Saved data entries:

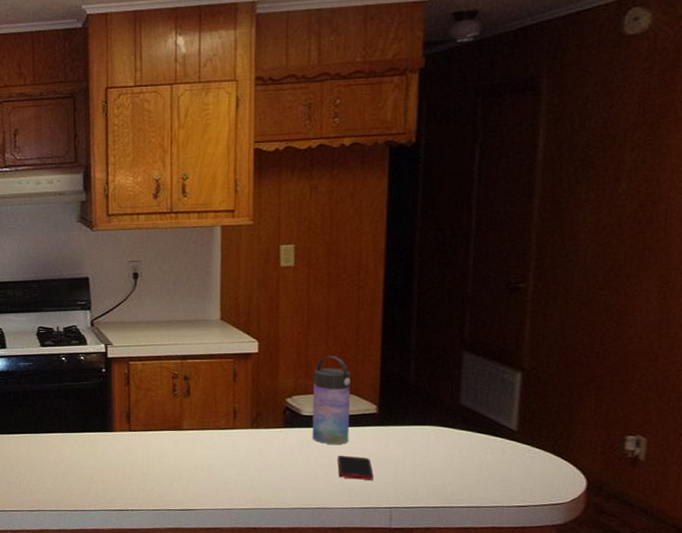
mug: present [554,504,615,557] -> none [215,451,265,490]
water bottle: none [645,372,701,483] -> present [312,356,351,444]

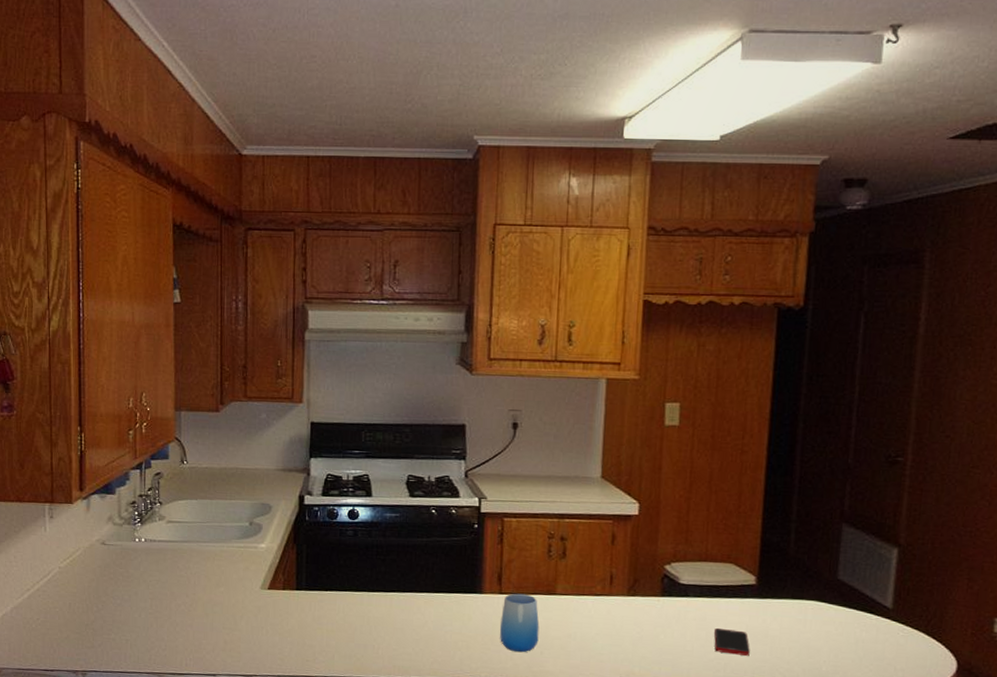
cup: none [130,430,168,484] -> present [499,593,540,653]
water bottle: present [312,356,351,444] -> none [689,522,731,617]

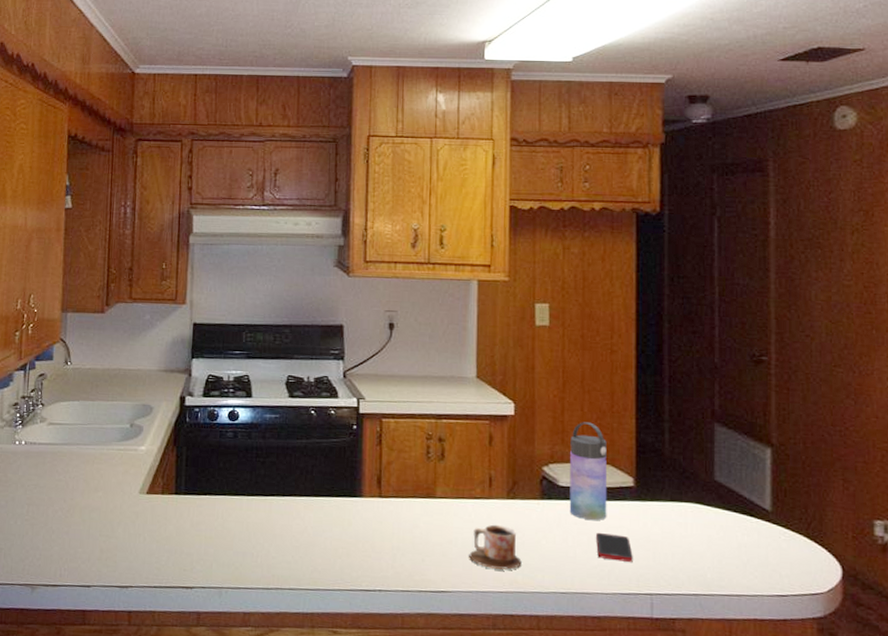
cup: present [499,593,540,653] -> none [380,496,420,560]
mug: none [587,620,639,662] -> present [469,524,522,570]
water bottle: none [689,522,731,617] -> present [569,422,607,520]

> **What is being asked**
An exact copy of every entry, without pictures, should be your output.

> **Task output**
mug: present [554,504,615,557] -> none [215,451,265,490]
water bottle: none [645,372,701,483] -> present [312,356,351,444]

cup: none [130,430,168,484] -> present [499,593,540,653]
water bottle: present [312,356,351,444] -> none [689,522,731,617]

cup: present [499,593,540,653] -> none [380,496,420,560]
mug: none [587,620,639,662] -> present [469,524,522,570]
water bottle: none [689,522,731,617] -> present [569,422,607,520]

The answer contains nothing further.